Mucositis may be caused by either radiation therapy or chemotherapy. In patients receiving chemotherapy, mucositis will heal by itself, usually in 2 to 4 weeks when there is no infection. Mucositis caused by radiation therapy usually lasts 6 to 8 weeks, depending on the duration of treatment.
The following problems may occur:
- Pain.
- Infection.
- Bleeding, in patients receiving chemotherapy. Patients undergoing radiation therapy usually do not have a bleeding risk.
- Inability to breathe and eat normally.
Swishing ice chips in the mouth for 30 minutes may help prevent mucositis from developing in patients who are given fluorouracil. Medication may be given to help prevent mucositis or keep it from lasting as long in patients who undergo high-dose chemotherapy and bone marrow transplant.
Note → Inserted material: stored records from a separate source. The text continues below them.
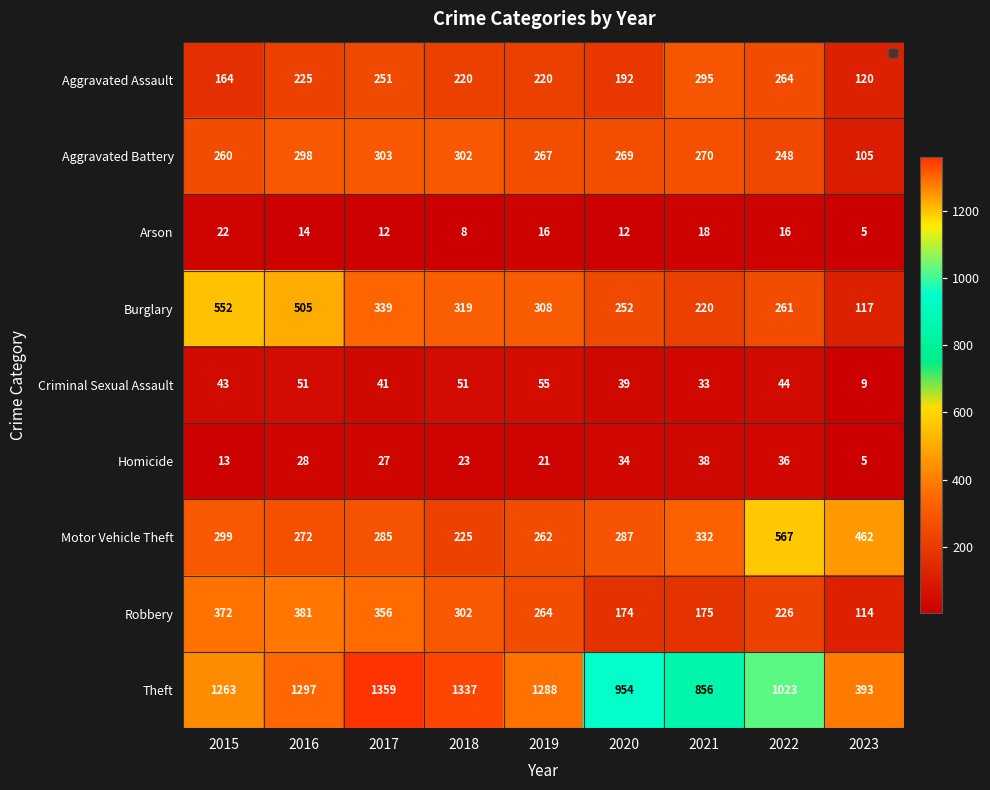

List the series in order of their peak value, highest first.

Theft, Motor Vehicle Theft, Burglary, Robbery, Aggravated Battery, Aggravated Assault, Criminal Sexual Assault, Homicide, Arson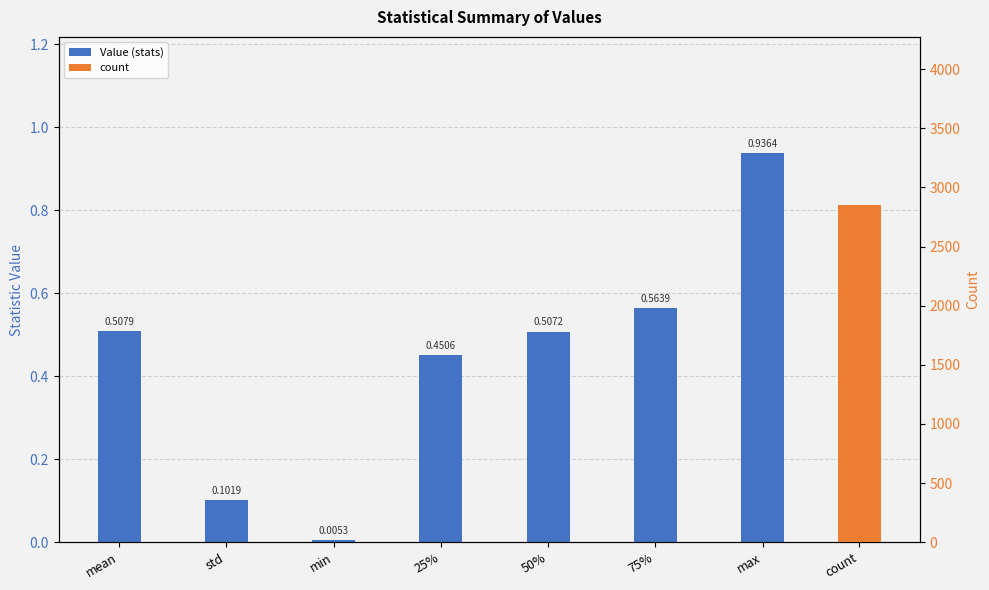

Rank the categories by value from lowest to highest.

min, std, 25%, 50%, mean, 75%, max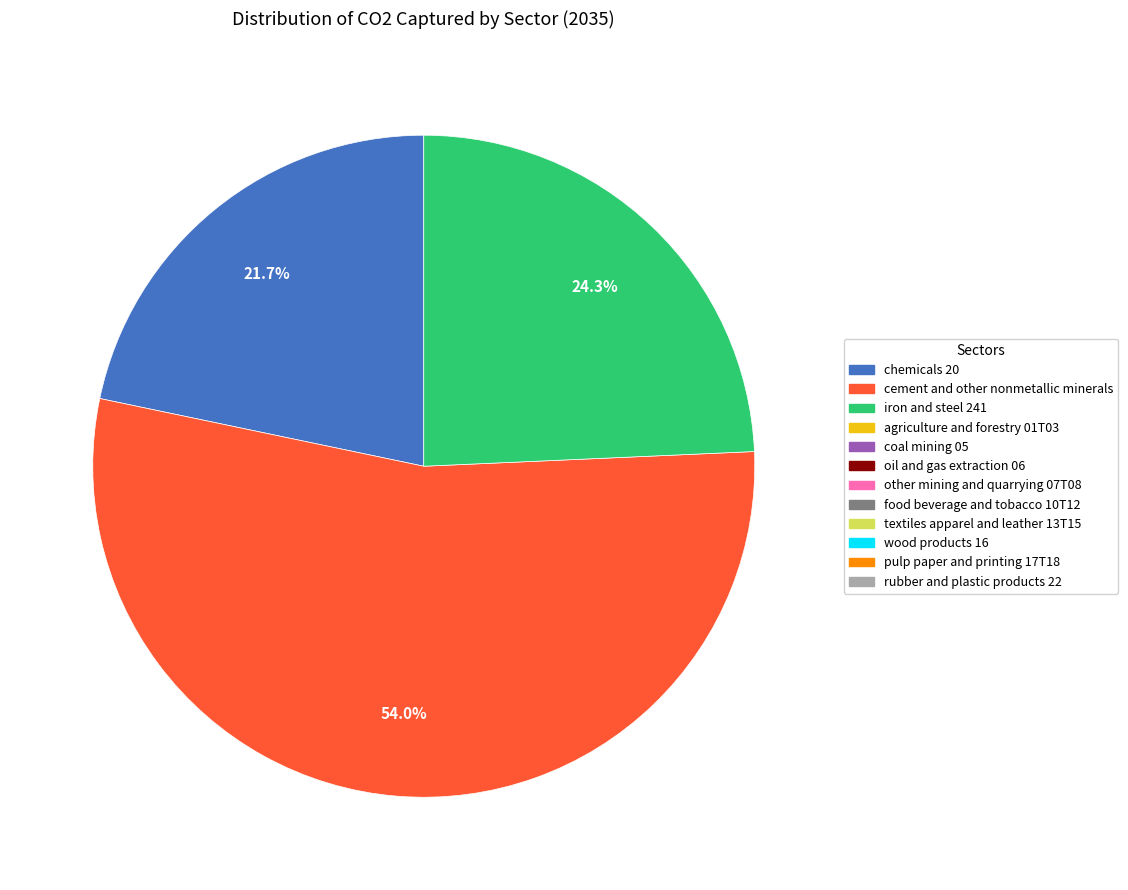

Is there a majority slice in this chart?

Yes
Care of mucositis during chemotherapy and radiation therapy focuses on cleaning the mouth and relieving the symptoms.
Treatment of mucositis caused by either radiation therapy or chemotherapy is generally the same. After mucositis has developed, proper treatment depends on its severity and the patient’s white blood cell count. The following are guidelines for treating mucositis during chemotherapy, stem cell transplantation, and radiation therapy:
Cleaning the mouth
- Clean the teeth and mouth every 4 hours and at bedtime, more often if the mucositis becomes worse.
- Use a soft bristle toothbrush.
- Replace the toothbrush often.
- Use water-soluble lubricating jelly to moisturize the mouth.
- Use bland rinses or plain sterile water. Frequent rinsing removes particles and bacteria from the mouth, prevents crusting of sores, and moistens and soothes sore gums and the lining of the mouth. The following rinse may be used to neutralize acid and dissolve thick saliva:
½ teaspoon salt and 2 tablespoons baking soda in 4 cups of water.
- If crusting of sores occurs, the following rinse may be used:
- Equal parts hydrogen peroxide and water or saltwater (1 teaspoon of salt in 4 cups of water).
This should not be used for more than 2 days because it will keep mucositis from healing.